Blocklists
Blocklists let you cut off whole categories of unwanted traffic at once: advertising, tracking, malware domains, and similar. Little Snitch downloads them from remote sources and keeps them current automatically.

Blocklists versus rules
Blocklists and rules complement each other:
- Blocklists work at the domain- host- or IP-level and are maintained by third parties. Subscribe once, and thousands of known tracking or malware sites are blocked for all applications.
- Rules are written by you and can be much more precise: a rule can target a specific process, match particular ports or protocols, and apply to exactly the situations you define. See Writing Your Own Rules.
Supported formats
Little Snitch accepts lists in several common formats:
- One domain per line
- One host name per line
/etc/hostsstyle: an IP address followed by a host name- CIDR network ranges
Not supported are wildcard formats (except the simple *.domain.com form), regex or glob patterns, and URL based formats.
When a list is offered in several formats, prefer the domain based variant over the host based one. Domain lists can be shorter because they can match a class of hosts in one line.
Adding a blocklist
When you add a new blocklist, Little Snitch offers a selection of presets from well known publishers, so you do not have to hunt for URLs. You can also paste the URL of any list in a supported format.

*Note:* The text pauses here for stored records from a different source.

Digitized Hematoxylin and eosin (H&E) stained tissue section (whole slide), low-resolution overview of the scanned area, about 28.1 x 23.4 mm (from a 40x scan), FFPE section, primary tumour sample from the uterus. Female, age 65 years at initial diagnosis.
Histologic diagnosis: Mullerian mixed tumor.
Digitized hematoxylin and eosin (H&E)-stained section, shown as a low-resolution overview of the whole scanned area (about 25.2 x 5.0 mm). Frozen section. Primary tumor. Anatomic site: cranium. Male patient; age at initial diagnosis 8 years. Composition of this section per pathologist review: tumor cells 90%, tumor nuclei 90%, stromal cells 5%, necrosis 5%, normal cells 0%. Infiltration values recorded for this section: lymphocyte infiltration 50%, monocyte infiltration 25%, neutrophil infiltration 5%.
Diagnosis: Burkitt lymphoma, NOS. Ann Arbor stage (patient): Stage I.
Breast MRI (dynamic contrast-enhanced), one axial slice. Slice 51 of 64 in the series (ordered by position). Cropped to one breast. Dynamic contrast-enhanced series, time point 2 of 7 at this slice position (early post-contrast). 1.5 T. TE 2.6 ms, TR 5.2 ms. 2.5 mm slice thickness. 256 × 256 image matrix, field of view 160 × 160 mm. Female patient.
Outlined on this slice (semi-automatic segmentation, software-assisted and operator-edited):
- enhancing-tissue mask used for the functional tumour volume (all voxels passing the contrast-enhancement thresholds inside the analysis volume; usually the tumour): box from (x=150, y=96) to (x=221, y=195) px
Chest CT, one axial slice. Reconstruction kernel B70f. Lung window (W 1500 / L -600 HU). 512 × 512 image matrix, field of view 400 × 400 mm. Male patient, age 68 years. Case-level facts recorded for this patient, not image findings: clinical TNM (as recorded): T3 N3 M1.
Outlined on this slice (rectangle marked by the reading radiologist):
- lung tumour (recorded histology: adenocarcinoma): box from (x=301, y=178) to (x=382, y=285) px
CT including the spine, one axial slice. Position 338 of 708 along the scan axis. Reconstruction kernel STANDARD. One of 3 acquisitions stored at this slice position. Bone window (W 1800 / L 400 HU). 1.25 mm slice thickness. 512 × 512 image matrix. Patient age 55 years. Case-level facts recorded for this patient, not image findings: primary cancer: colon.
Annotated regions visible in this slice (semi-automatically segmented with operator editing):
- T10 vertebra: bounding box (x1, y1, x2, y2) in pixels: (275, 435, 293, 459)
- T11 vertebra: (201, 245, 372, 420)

Well known blocklist publishers include Hagezi, Peter Lowe, Steven Black, and oisd.nl. This is a starting point, not an endorsement of specific lists. Which list suits you depends on how aggressively you want to block and how much breakage you are willing to debug.

A note for macOS users
The .lsrules rule group format from Little Snitch on macOS is not compatible with the Linux version. Use one of the formats listed above instead.